A historiadora e pesquisadora Ana Beatriz Oliveira. Foto: Adriana Medeiros.

Uma provocação de Ana Beatriz ao final de sua apresentação destacou a importância de jogar luz sobre este período da história brasileira. “Temos, na Universidade Federal Rural do Estado do Rio de Janeiro, um prédio principal tomado de placas, de fora a fora. Ali há placas das turmas de agronomia, medicina veterinária, todas as turmas que se formaram. Não há uma única placa que sinalize que houve tortura e perseguição dentro do núcleo universitário. Nada que faça essa sinalização. Essa história não está colocada. O caminho por justiça, verdade e memória é muito longo.

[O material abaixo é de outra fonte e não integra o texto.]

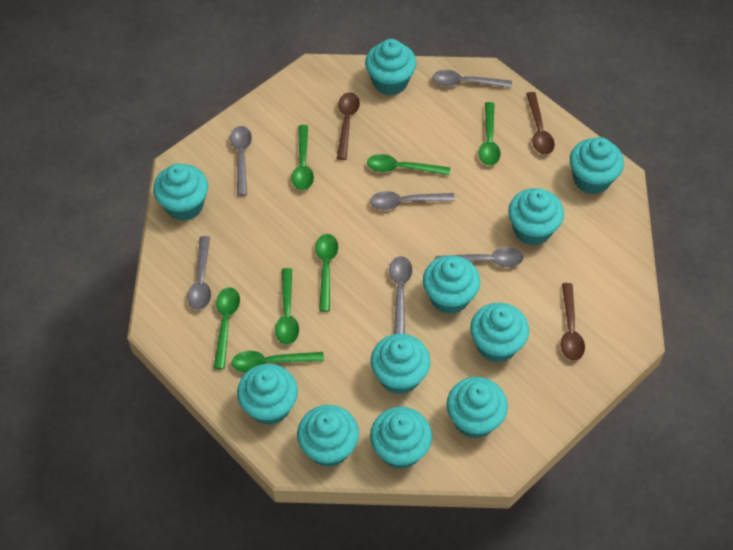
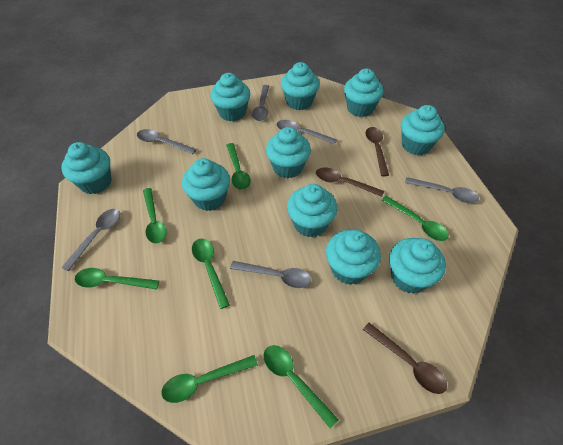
turquoise cupcake: [153,164,208,221] [237,364,298,425] [297,405,359,467] [365,39,416,95] [370,407,432,469] [371,334,430,394] [423,255,480,314] [447,377,508,439] [470,303,529,362] [508,188,564,246] [570,137,624,194] = 11 -> [61,142,111,194] [182,158,230,211] [210,73,250,121] [266,127,311,178] [281,62,320,110] [287,184,337,237] [326,230,381,285] [344,69,384,117] [389,238,446,294] [401,105,445,155] = 10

Ainda não há uma produção temática grande sobre a educação na ditadura militar, principalmente sobre a Rural, um dos maiores campus da América Latina. Não temos essa memória colocada dentro da universidade”, finalizou Ana Beatriz.

Foi no mesmo sentido, de incentivar o aprofundamento das pesquisas sobre o período, que Igor lembrou que toda a massa documental encontrada por ele em sua pesquisa está depositada no Centro de Memória da Rural: “É uma mensagem dentro da garrafa para que futuros especialistas de história, direito ou comunicação possam trabalhar esse material, que passa pelo restante dos anos 1960, pelos anos 1970 e 1980. Aí sim, teremos uma ideia mais completa da história dos absurdos que aconteceram na Rural durante aqueles anos”.

Respondendo aos agradecimentos ao Senge RJ e ao Fórum dos Engenheiros Agrônomos e Agrônomas do Rio de Janeiro pela realização do evento, Jorge Antônio destacou que o Senge RJ, um sindicato com uma história de lutas pela democracia, que teve um papel ativo no período de redemocratização, não poderia deixar de divulgar a descoberta dos documentos. “É importante dar voz a todos e todas que viveram aquele período. Eles são muito importantes neste momento em que voltamos a sofrer impactos diretos daquele mesmo discurso extremista e excludente. Essas histórias não podem ser esquecidas. Precisam ecoar entre os jovens, porque precisamos de renovação, e aproximar as pessoas da política. Porque é quando elas se afastam que esse tipo de coisa acontece”, finalizou o diretor, que deverá levar o evento para a UFRRJ nos próximos meses.